La salle polyvalente était pleine : des chaises en plastique alignées au millimètre, des affiches “Concertation citoyenne : votre avis compte !” placardées partout, et, au fond, une table où trônaient trois élus, quatre techniciens, et un rétroprojecteur essoufflé.

On sentait déjà que l’ambiance serait constructive.

Le représentant de la mairie ouvrit la séance avec un sourire inquiet, le genre de sourire qui dit : “Nous sommes ravis de vous écouter, mais surtout ne demandez rien.”

— Bonsoir à tous, merci d’être venus donner votre avis sur la requalification de l’avenue centrale… Votre parole est essentielle dans ce processus de participation démocratique !

Il n’avait pas fini sa phrase que la première main se leva.

Un habitant, la cinquantaine, l’air courtois mais lucide — un visage de quelqu’un qui sait déjà qu’on va l’entendre sans l’écouter — prit la parole :

— Excusez-moi, mais… avec votre nouveau plan, comment fait l’entreprise de la rue de la Forge ? Elle a des camions de 12 tonnes qui entrent chaque matin dans son hangar. Là, selon votre schéma, la rue fait trois mètres vingt de large et devient en sens interdit. Le camion va… voler ? se téléporter ? monter aux fenêtres ?

Les habitants hochèrent la tête.
Même les chaises semblaient dire : “Oui, c’est vrai, ça n’a aucun sens.”

Le technicien consulta ses notes, ce qui était amusant parce que tout le monde savait qu’il n’y avait rien dans ses notes pour ce genre de question.

— Alors… oui… c’est une bonne remarque… très bonne remarque… très pertinente… Mais… les plans sont faits.

Le silence tomba, dense comme du béton frais.

— Comment ça, “faits” ? demanda une dame du premier rang.

— Faits-faits.
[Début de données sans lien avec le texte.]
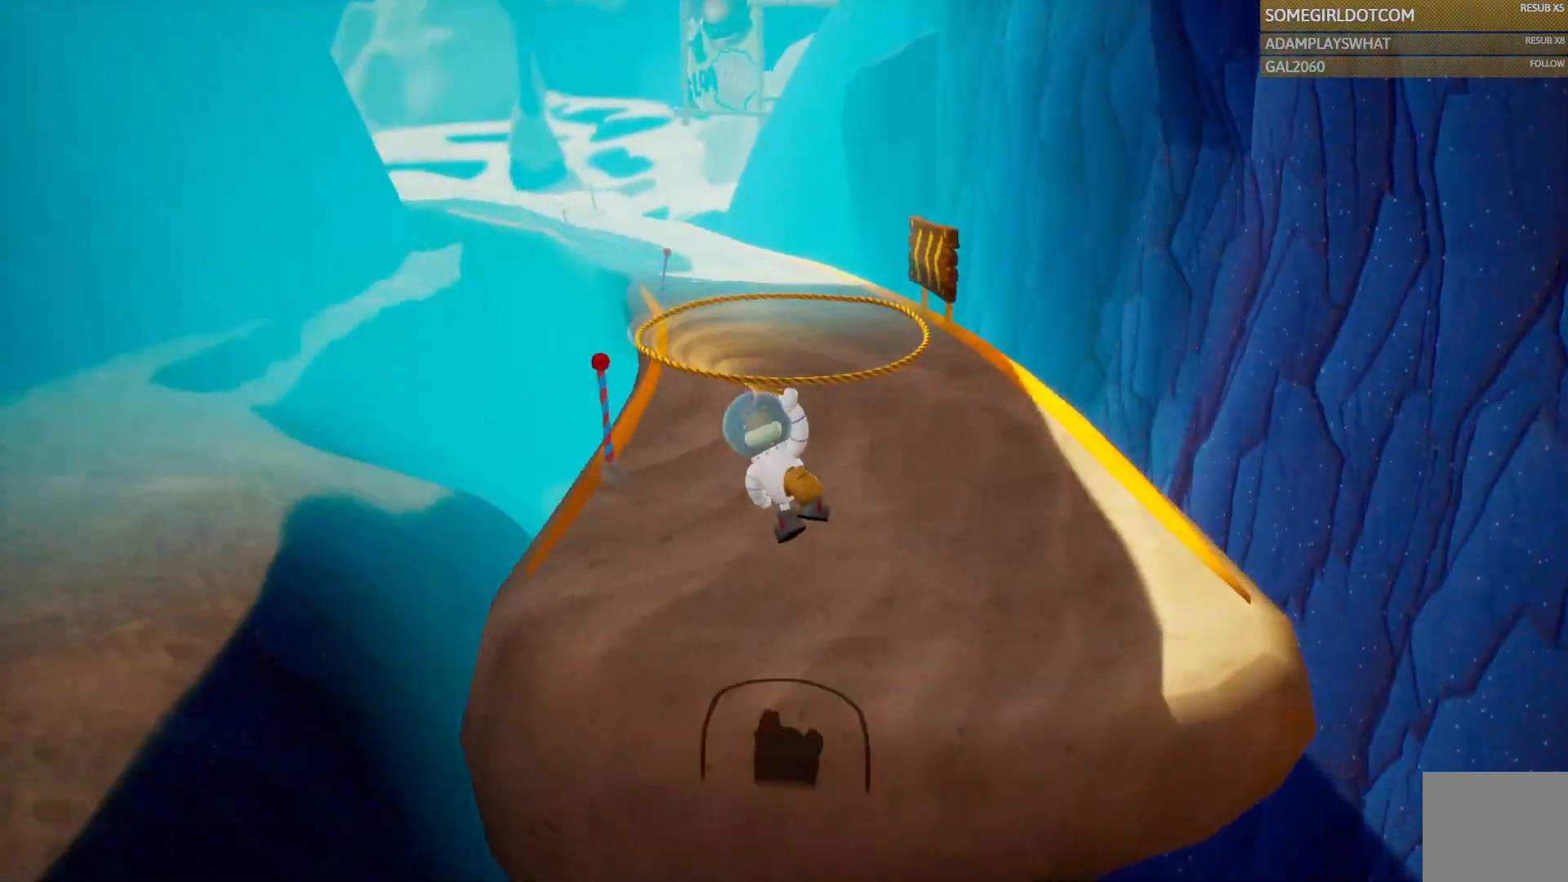
{"dt_ms": 500, "buttons": [], "left_stick": "up", "right_stick": "center", "events": [[133, "right_stick", "center"], [350, "CROSS", "up"]]}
Finalisés. Verrouillés. Validés par la Métropole.

À ce moment précis, on aurait pu entendre un neurone tomber.
Puis un autre habitant, pince-sans-rire, leva la main :

— Donc vous nous demandez notre avis sur un projet… qu’on ne peut plus changer ?

— Exactement ! répondit l’élu, ravi d’avoir clarifié la situation.

La salle entra dans un moment de contemplation silencieuse. On venait de toucher un niveau rare d’honnêteté administrative.

— Et… pourquoi organiser une réunion, alors ? demanda quelqu’un au fond, mi-curieux, mi-désespéré.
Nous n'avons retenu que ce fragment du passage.